HOW TO COMPLETE THIS TASK: Please write out the passage on Newgrange and Irish tombs from "Although there any" up to and including "worth a visit.", word for word.
(Beginning of READING PASSAGE)
The Newgrange designs are simple abstract, geometric shapes, including motifs such as circles, spirals, arcs, chevrons and lozenges. While we don’t know for certain, the shapes may be symbols that have a deeper meaning. It would be easy to assume the circles are symbols of the sun for example, but this is speculation on our part.
Although there any many carvings throughout the tomb, the best examples of art in Newgrange are the Entrance stone, Kerbstone 52 and the roof box.
Kerbstone or K52 is located directly opposite the entrance stone at the other side of the mound, which could be an explanation as to why it is so well decorated. The Entrance stone or K1 also has an impressive design as illustrated below. The roof box is decorated with lozenges or diamond motifs.
Where can I see ancient burial tombs in Ireland?
There are over 180 portal dolmens in Ireland. Poulnabrone dolmen in the Burren, County Clare, is the most notable for its unusual large dolmen and definitely worth a visit.
There are over 390 court cairns in Ireland. The majority of court cairns are found in the Northern part of Ireland. Creevykeel Court Tomb in Sligo is a fine example of a court cairn in Ireland.
There are 300 passage graves in Ireland. Newgrange as well as its satellite tomb of Knowth and Dowth in Co. Meath are indisputably the most famous passage tombs in Ireland.
(End of READING PASSAGE)
(Beginning of DATA SECTION)
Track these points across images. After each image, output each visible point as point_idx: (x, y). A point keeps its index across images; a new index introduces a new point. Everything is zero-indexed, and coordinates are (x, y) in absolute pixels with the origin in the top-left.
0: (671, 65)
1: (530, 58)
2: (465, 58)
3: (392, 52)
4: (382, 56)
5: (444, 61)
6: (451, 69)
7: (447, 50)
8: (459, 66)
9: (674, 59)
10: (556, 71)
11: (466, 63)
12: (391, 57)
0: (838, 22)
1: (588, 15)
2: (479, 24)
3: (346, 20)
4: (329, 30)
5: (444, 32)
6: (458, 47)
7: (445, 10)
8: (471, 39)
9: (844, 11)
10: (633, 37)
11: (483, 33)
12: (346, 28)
(End of DATA SECTION)
REPLY:
Although there any many carvings throughout the tomb, the best examples of art in Newgrange are the Entrance stone, Kerbstone 52 and the roof box.
Kerbstone or K52 is located directly opposite the entrance stone at the other side of the mound, which could be an explanation as to why it is so well decorated. The Entrance stone or K1 also has an impressive design as illustrated below. The roof box is decorated with lozenges or diamond motifs.
Where can I see ancient burial tombs in Ireland?
There are over 180 portal dolmens in Ireland. Poulnabrone dolmen in the Burren, County Clare, is the most notable for its unusual large dolmen and definitely worth a visit.